#### Lesetext:
###

Aber ist das nicht abwegig?

Nicht unbedingt, zunehmend wertet die deutsche Justiz Autorennen oder Raserei als Straftaten mit gravierenden Folgen auch für die Verursacher. Anfang März, nur wenige Tage vor dem fatalen Stuttgarter Crash, hatte der Bundesgerichtshof (BGH) in Karlsruhe erstmals ein Mordurteil gegen einen rücksichtslosen Raser bestätigt. Der Mann hatte 2017 in Hamburg mit einem gestohlenen Taxi einen Menschen getötet und zwei schwer verletzt.

Dann ist es wahrscheinlich, dass sich die Staatsanwaltschaft durchsetzt?

###

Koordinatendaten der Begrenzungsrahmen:
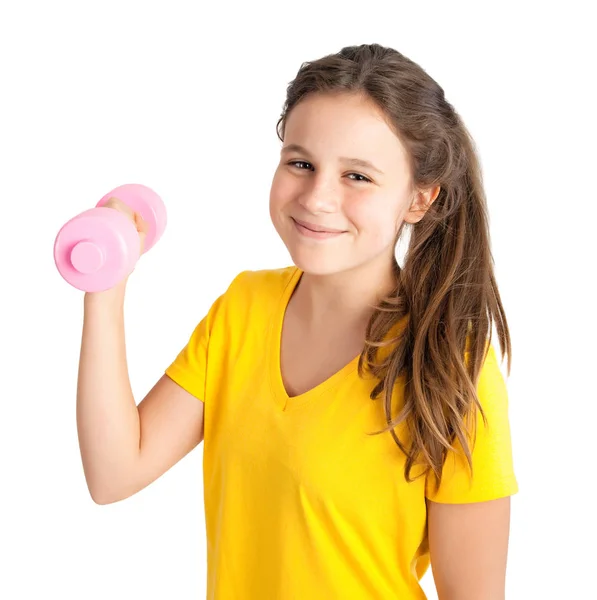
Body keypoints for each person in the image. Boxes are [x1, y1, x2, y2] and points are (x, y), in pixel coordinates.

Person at [77, 43, 518, 599]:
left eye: (357, 176)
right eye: (301, 163)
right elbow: (115, 472)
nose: (317, 198)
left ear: (419, 200)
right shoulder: (243, 308)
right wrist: (105, 287)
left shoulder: (450, 363)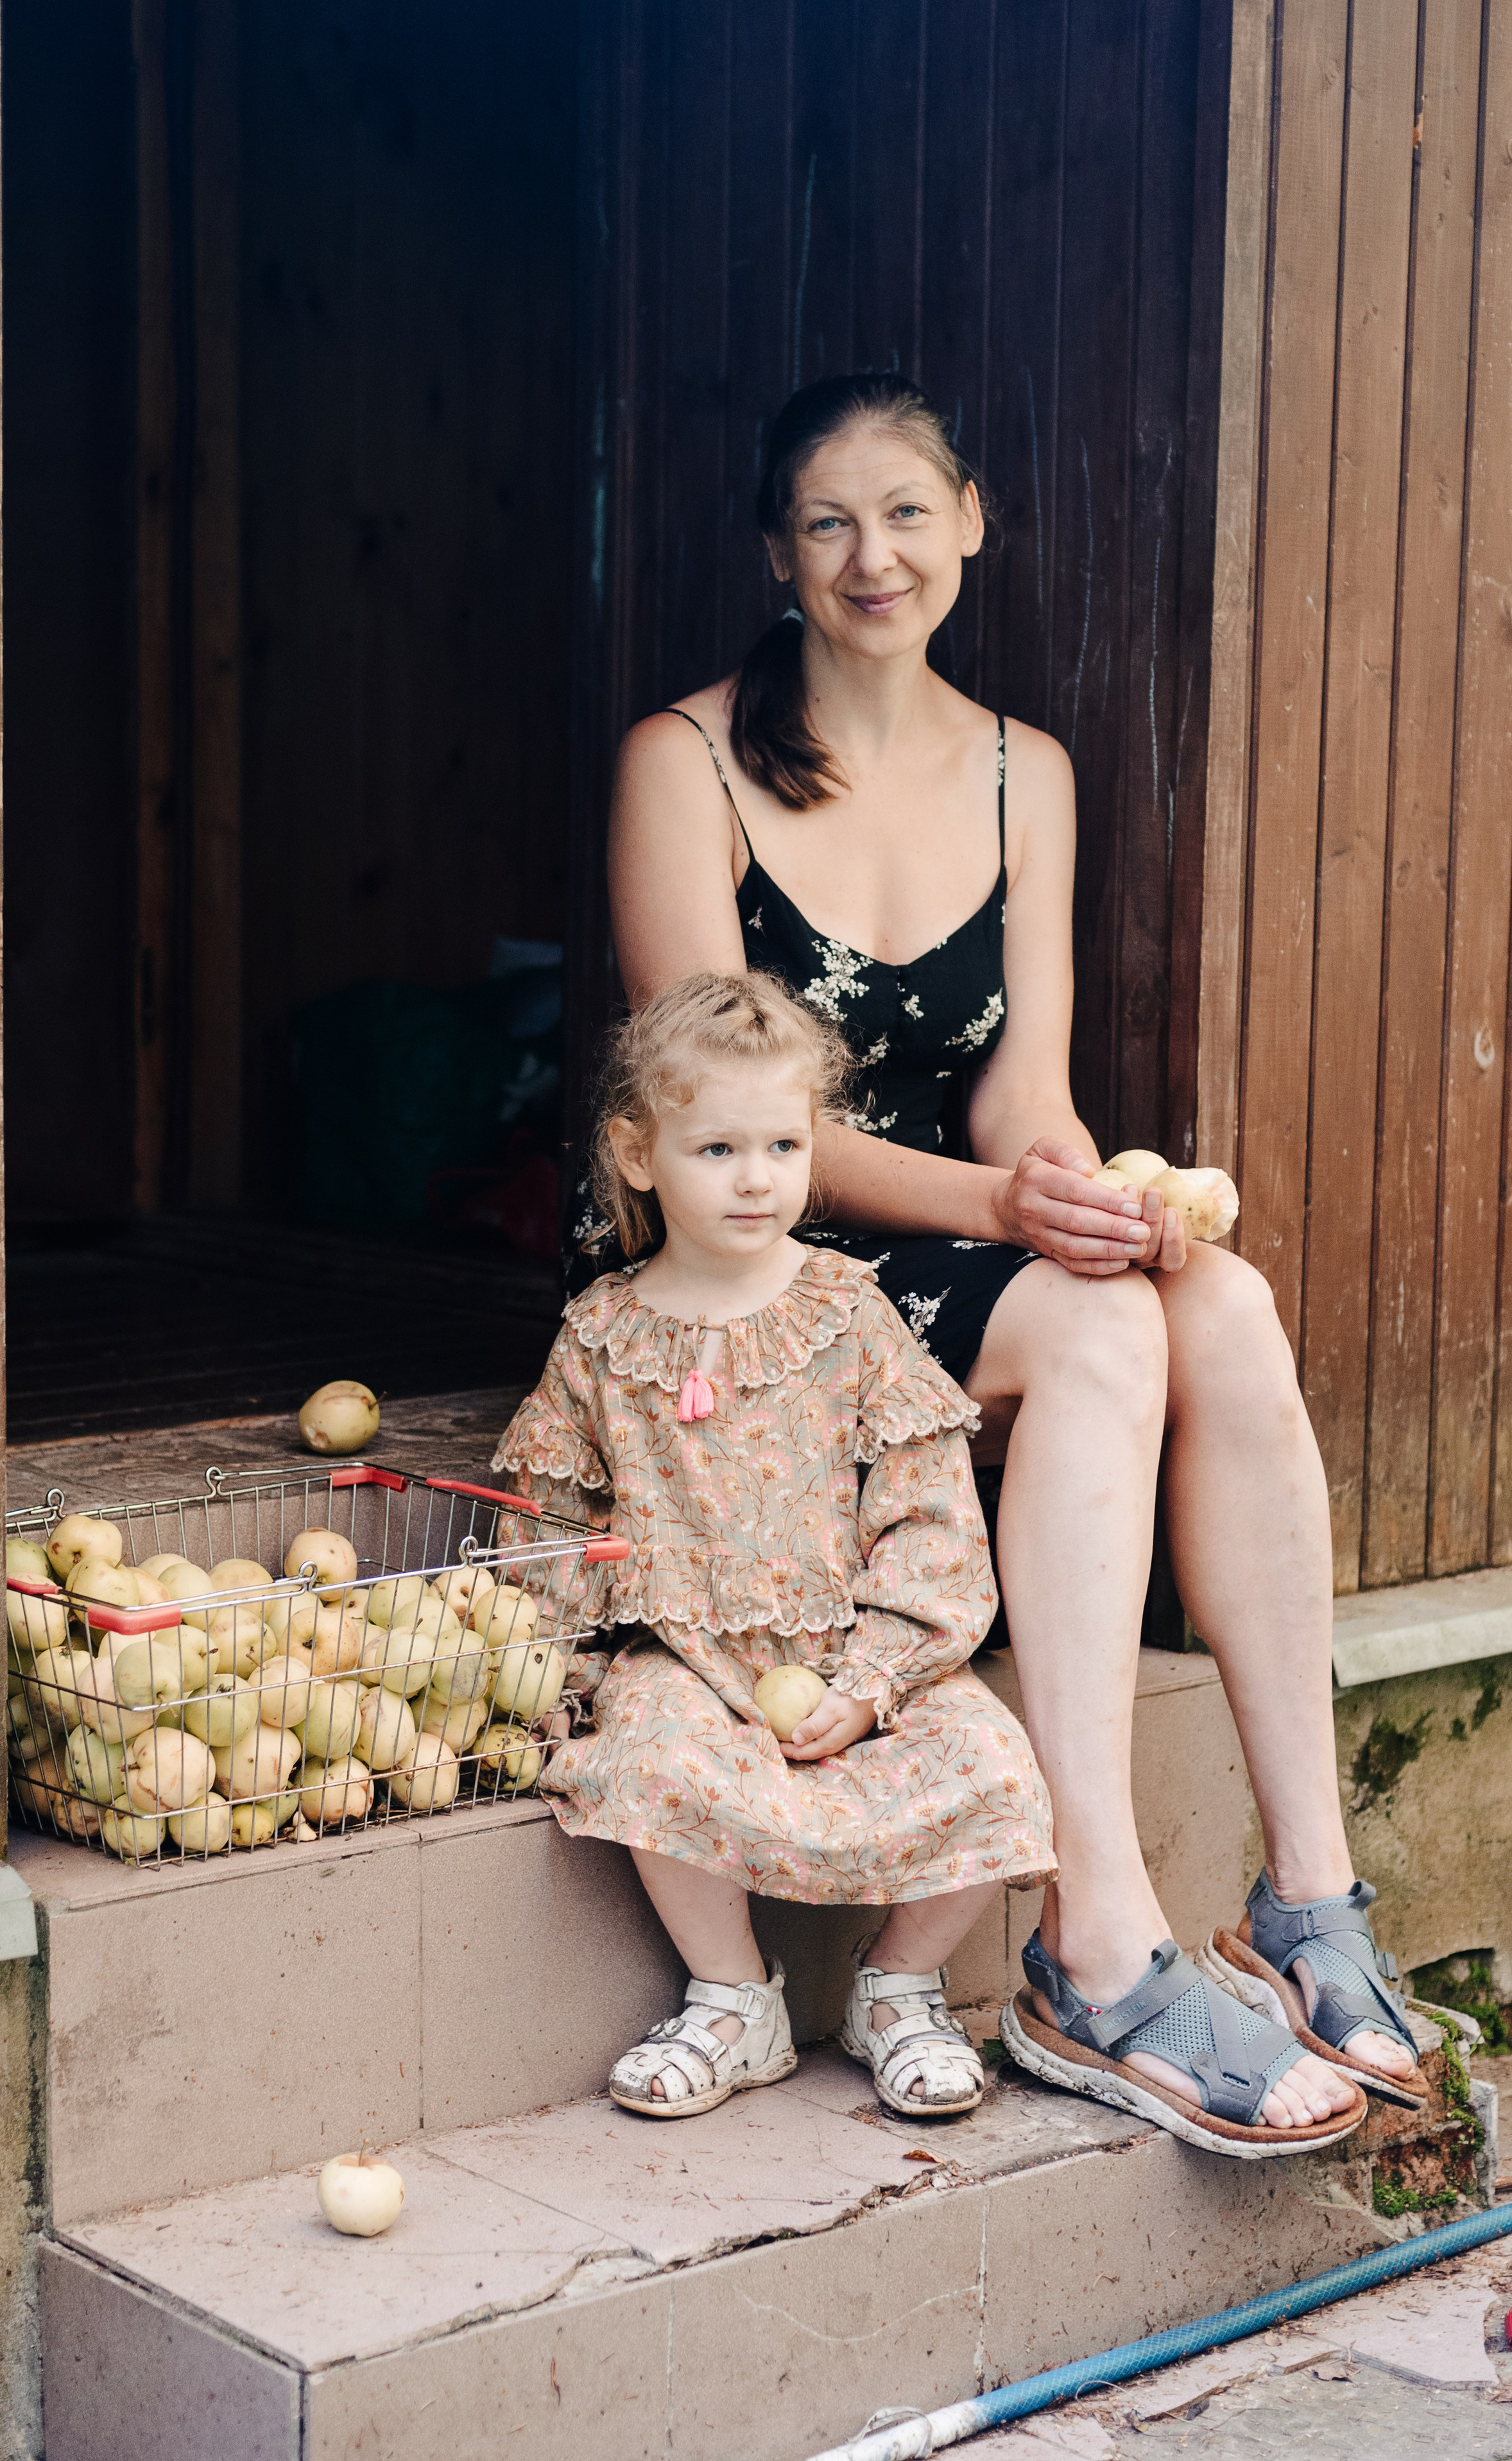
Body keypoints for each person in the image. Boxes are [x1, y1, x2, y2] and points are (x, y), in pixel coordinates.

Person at [572, 371, 1421, 2141]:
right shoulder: (690, 760)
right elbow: (717, 1110)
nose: (872, 554)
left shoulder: (1031, 771)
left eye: (906, 510)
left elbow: (1018, 1090)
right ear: (776, 557)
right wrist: (1018, 1222)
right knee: (1105, 1348)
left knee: (1228, 1304)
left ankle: (1308, 1897)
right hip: (753, 1276)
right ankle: (1092, 1945)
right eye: (827, 521)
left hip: (955, 1238)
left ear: (973, 522)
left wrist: (1096, 1194)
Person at [500, 974, 1363, 2155]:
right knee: (646, 1756)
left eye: (784, 1145)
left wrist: (873, 1677)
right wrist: (571, 1652)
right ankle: (733, 1995)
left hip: (850, 1647)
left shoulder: (853, 1317)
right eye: (716, 1148)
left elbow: (928, 1513)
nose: (757, 1178)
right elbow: (555, 1505)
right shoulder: (601, 1335)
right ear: (637, 1154)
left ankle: (896, 1988)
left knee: (1002, 1771)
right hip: (687, 1655)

###

#### Zu erledigen:
Schreiben Sie bitte den Abschnitt des Lesetexts von „Nicht unbedingt, zunehmend“ bis einschließlich „die Staatsanwaltschaft durchsetzt?“ wortgetreu ab. Das Material steht in keinem Zusammenhang mit dem Lesetext.

#### Antwortbereich:
Nicht unbedingt, zunehmend wertet die deutsche Justiz Autorennen oder Raserei als Straftaten mit gravierenden Folgen auch für die Verursacher. Anfang März, nur wenige Tage vor dem fatalen Stuttgarter Crash, hatte der Bundesgerichtshof (BGH) in Karlsruhe erstmals ein Mordurteil gegen einen rücksichtslosen Raser bestätigt. Der Mann hatte 2017 in Hamburg mit einem gestohlenen Taxi einen Menschen getötet und zwei schwer verletzt.

Dann ist es wahrscheinlich, dass sich die Staatsanwaltschaft durchsetzt?